WHAT TO PRODUCE:
Your task is to filter the entries and copy every line containing the string "disponibile".

Page images and extracted text:
-*-

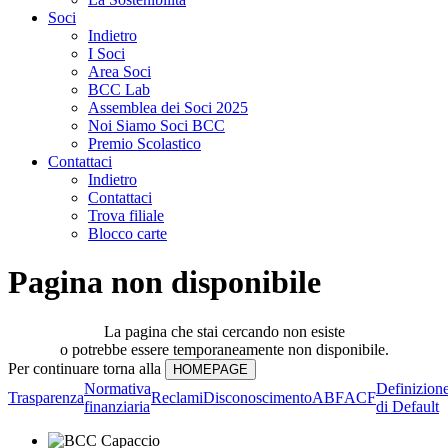
Soci
Indietro
I Soci
Area Soci
BCC Lab
Assemblea dei Soci 2025
Noi Siamo Soci BCC
Premio Scolastico
Contattaci
Indietro
Contattaci
Trova filiale
Blocco carte
Pagina non disponibile
La pagina che stai cercando non esiste
o potrebbe essere temporaneamente non disponibile.
Per continuare torna alla
Normativa
Definizion
Trasparenza
Reclami
Disconoscimento
ABF
ACF
finanziaria
di Default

-*-

RESPONSE AREA:
Pagina non disponibile
o potrebbe essere temporaneamente non disponibile.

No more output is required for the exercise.